取材は「武蔵野市立武蔵野陸上競技場」より

JFL(日本フットボールリーグ)に所属するラインメール青森の1年間を通した戦いが終わった。11月13日の日曜日、MIOびわこ滋賀との最終戦をホームグラウンドで迎えたラインメールは、0-2の完敗を喫した。セカンドステージは勝点28で5位。年間通算順位は、勝点45の8位だった。なお1つ上の7位には、同じ県のライバルチーム・ヴァンラーレ八戸がいる。

ラインメール青森は、セカンドステージの第1節(6月19日)対FC大阪戦[1〇0]から第8節(9月11日)対奈良クラブ戦までの8試合のうち、第7節のブリオベッカ浦安戦の引き分け[0△0]をはさんで7連勝を飾り、スタートダッシュに成功する。一時は首位をキープしたが、第11節(10月16日)のホンダロックSC戦での大敗[0-3]をキッカケに失速していくことになる。

僕が見に行った試合は、ホンダロックSCに大敗を受けての次の試合となった第12節(10月22日)の東京武蔵野シティFCとの一戦であった。戦いは、MF村瀬勇太の先制点からFW中村太一の勝ち越し弾で2-1の勝利を得た。この勝ち星が、サポーターにとって今季最後のうれしい贈り物となった。

【黄色の瞳】Note.6:取材は「武蔵野市立武蔵野陸上競技場」より

写真はスタンドから試合を見つめる少年の後ろ姿だ。青森からチームを応援するためにスタジアムがある三鷹まで駆けつけた。お母さんと一緒だったから、少年の自由意思ではないのだろうが、少年が見つめる先にラインメール青森の選手たちがいた。

社会人リーグから昇格した初年度のラインメール青森が、1939年に創設された歴史を持つ横川電機を起源とする東京武蔵野シティFCに、実力差を見せて勝利を収めるなど、本当なら「奇跡」と呼べる出来事である。少年の目に映るチームが、今年度にやり遂げた戦いは、ものすごく称賛に価することなのだ。

試合が終わって監督会見が行われる。先に登壇したのは、東京武蔵野シティFCの吉田康弘監督だった。監督から発せられた第一声がこれである。

「実力差を感じました」

吉田監督の言葉を聞いて、僕も同じような印象を抱いていた。

「実力の差が出た試合だった」

しかしラインメール青森は、この試合の後に失速する。失速の原因は明らかで、相手に研究されたことである。守備が良いラインメール青森は先制点が欲しい。しかし先に相手に先制点を奪われたら、攻撃のために前がかりにならざるを得ない。そこを突かれて失点を重ねて悪循環に陥ったのである。

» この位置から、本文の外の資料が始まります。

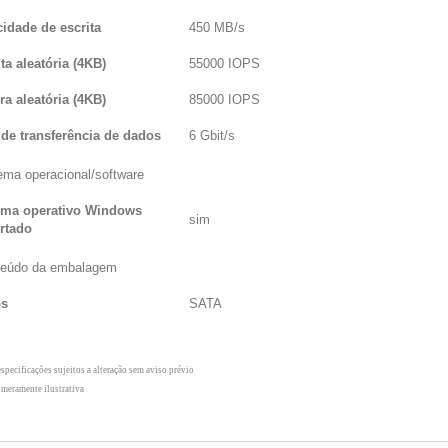
cidade de escrita
450 MB/s
ta aleatória (4KB)
55000 IOPS
ra aleatória (4KB)
85000 IOPS
 de transferência de dados
6 Gbit/s
ema operacional/software
ema operativo Windows
sim
rtado
eúdo da embalagem
os
SATA
especificações sujeitos a alteração sem aviso prévio
meramente ilustrativa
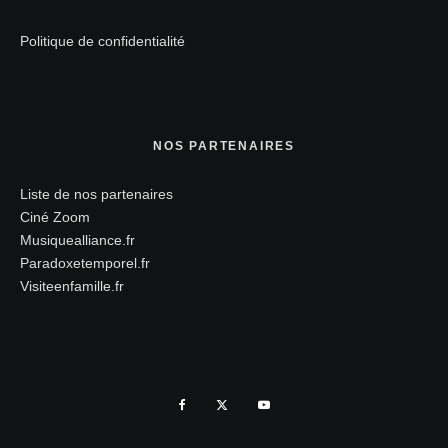
Politique de confidentialité
NOS PARTENAIRES
Liste de nos partenaires
Ciné Zoom
Musiquealliance.fr
Paradoxetemporel.fr
Visiteenfamille.fr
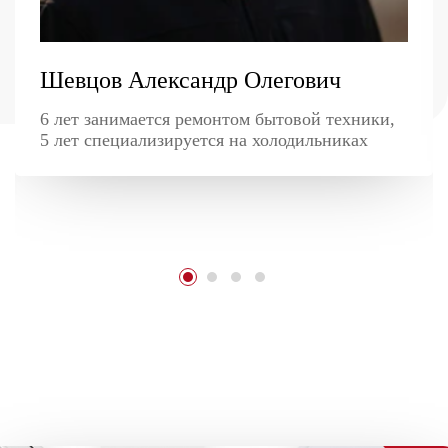
Шевцов Александр Олегович
6 лет занимается ремонтом бытовой техники,
5 лет специализируется на холодильниках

ラインメール青森がJ3に昇格するためには、ライセンスで規定されているいくつもの事柄をクリアしないとならない。それは、この日の少年が、自分の意思でラインメール青森を応援しようと駆けつける日まで待つ必要があるかもしれない。道のりは険しいが、東京武蔵野シティFC戦での試合を見て、ラインメール青森の未来は輝くものとなるだろうと僕は確信を抱いたし、そうなることを心から願っている。